La femme de 26 ans, qui s’était fait connaître en publiant des vidéos humoristiques sur les réseaux sociaux, n’a aujourd’hui plus le cœur à rire. «On aimerait rester dans le pays pour offrir des soins, surtout aux gens en province qui en ont tant besoin, mais le pays ne nous donne pas cette chance», déplore-t-elle, ajoutant qu’Haïti «allait malheureusement finir par perdre tous ses jeunes».
Confrontés à un chômage massif, des milliers de jeunes haïtiens avaient déjà émigré vers l’Amérique latine à partir de 2014. Des dizaines de milliers d’entre eux ont espéré s’installer aux États-Unis croyant, à tort, pouvoir bénéficier d’une politique migratoire plus clémente de l’administration Biden et ont donc traversé le continent durant l’été 2021.
Réunis début septembre sous un pont à la frontière entre le Mexique et le Texas, plus de 7500 ont finalement été expulsés vers Haïti par les services migratoires américains.
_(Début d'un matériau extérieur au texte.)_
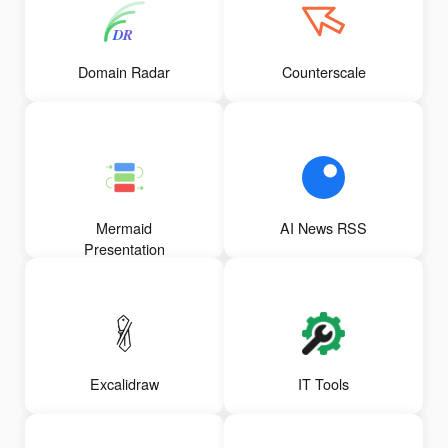
Domain Radar
Counterscale
Mermaid
AI News RSS
Presentation
Excalidraw
IT Tools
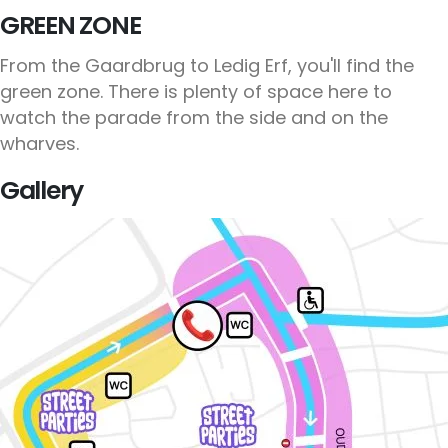
GREEN ZONE
From the Gaardbrug to Ledig Erf, you'll find the
green zone. There is plenty of space here to
watch the parade from the side and on the
wharves.
Gallery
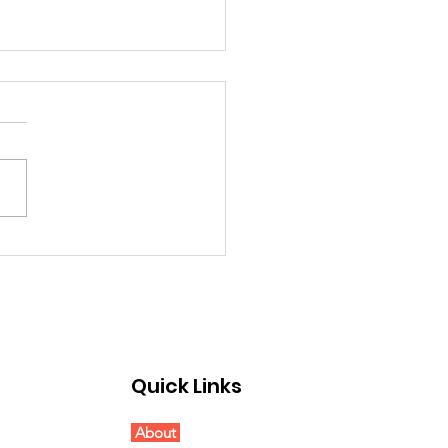
etings from the
d Chair...
Quick Links
About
Cette vague de renvoi massif avait suscité l’inquiétude des organisations humanitaires alors que le pays était déjà plongé dans une grande incertitude à la suite de l’assassinat du président Jovenel Moïse, par un commando armé, le 7 juillet.
«État failli»
Ariel Henry, nommé deux jours avant ce meurtre, dirige aujourd’hui par intérim le pays mais oppose un silence radio total à la montée en puissance des gangs sur Port-au-Prince, qui paralyse toute activité en empêchant l’approvisionnement sécurisé en carburant.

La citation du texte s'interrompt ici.